Request an Annual Quote

This Week in PLOS: Aug 6, 2013

A study in PLOS Genetics looks at how an individual's genetic background affects the phenotype elicited by various genetic alterations. Using a genome-wide screen for modifiers of a wing-related allele in two Drosophila melanogaster genetic backgrounds, Michigan State University researchers found that almost three-quarters of the modifiers identified had variable effects depending on the broader genetic background. "Such background dependent effects can substantially alter conclusions about how genes influence biological processes, the potential for genetic screens in alternative wild-type backgrounds identifying new loci that contribute to trait expression, and the inferences of the topology of genetic networks," the study's authors say. For more on the study, check out a related story from GenomeWeb Daily News.

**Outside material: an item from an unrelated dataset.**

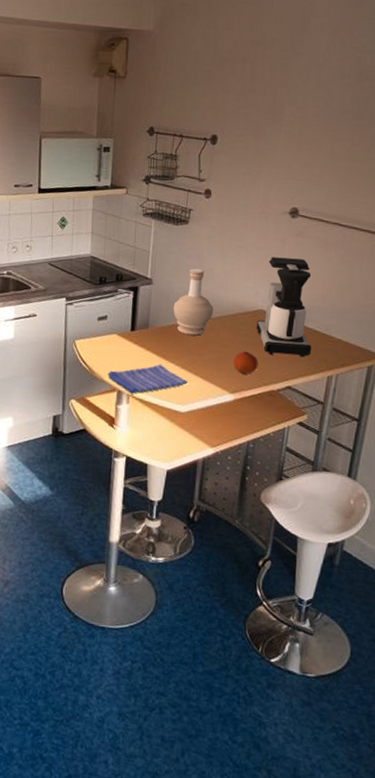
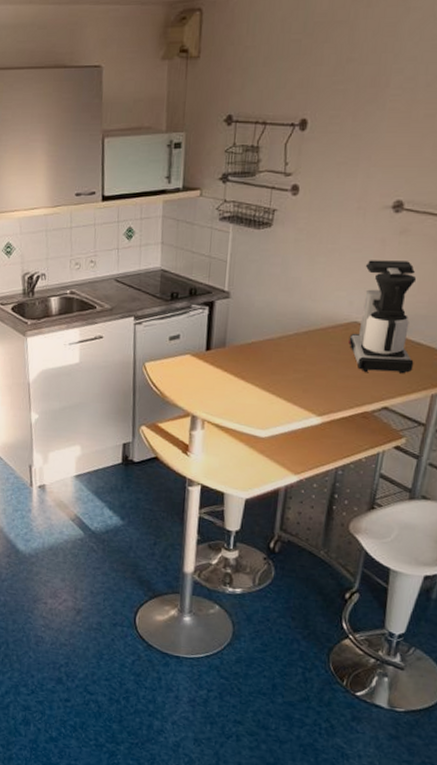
dish towel: present [107,364,188,394] -> none [180,385,269,419]
bottle: present [173,268,213,336] -> none [253,277,299,353]
fruit: present [233,351,259,374] -> none [321,368,351,395]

A large meta-analysis conducted as part of the International Collaboration for the Genomics of HIV did not unearth any variants that could be conclusively linked to HIV-1 acquisition risk, according to a study appearing in PLOS Pathogens. Investigators from Switzerland, the US, France, and elsewhere brought together SNP data from more than two dozen previous studies — representing 6,334 individuals with HIV-1 and nearly 7,500 without — in an effort to track down variants associated with HIV-1 acquisition. The initial analysis implicated two human leukocyte antigen alleles in this process, but follow-up validation work dissuaded researchers from listing them as risk loci, concluding instead that "genetic influences on HIV acquisition are either rare or have smaller effects than can be detected by this sample size."

In PLOS One, Wageningen University's Freek Bakker and colleagues describe the strategy they took to tackle the sequencing of DNA from preserved specimens of plants, fungi, and insects found at museums or herbariums. The team used multiplex, paired-end Illumina sequencing to assess the genome or exome sequences in the samples — some stretching back as far as 115 years. In the process, the researchers successfully sequenced nuclear DNA from a 43-year-old Arabidopsis thaliana sample, covering much of an existing reference assembly for the plant. They also generated exome sequence data for three fungal species going back as far as 82 years, as well as organelle sequences across the set of plant, fungus, and insect samples.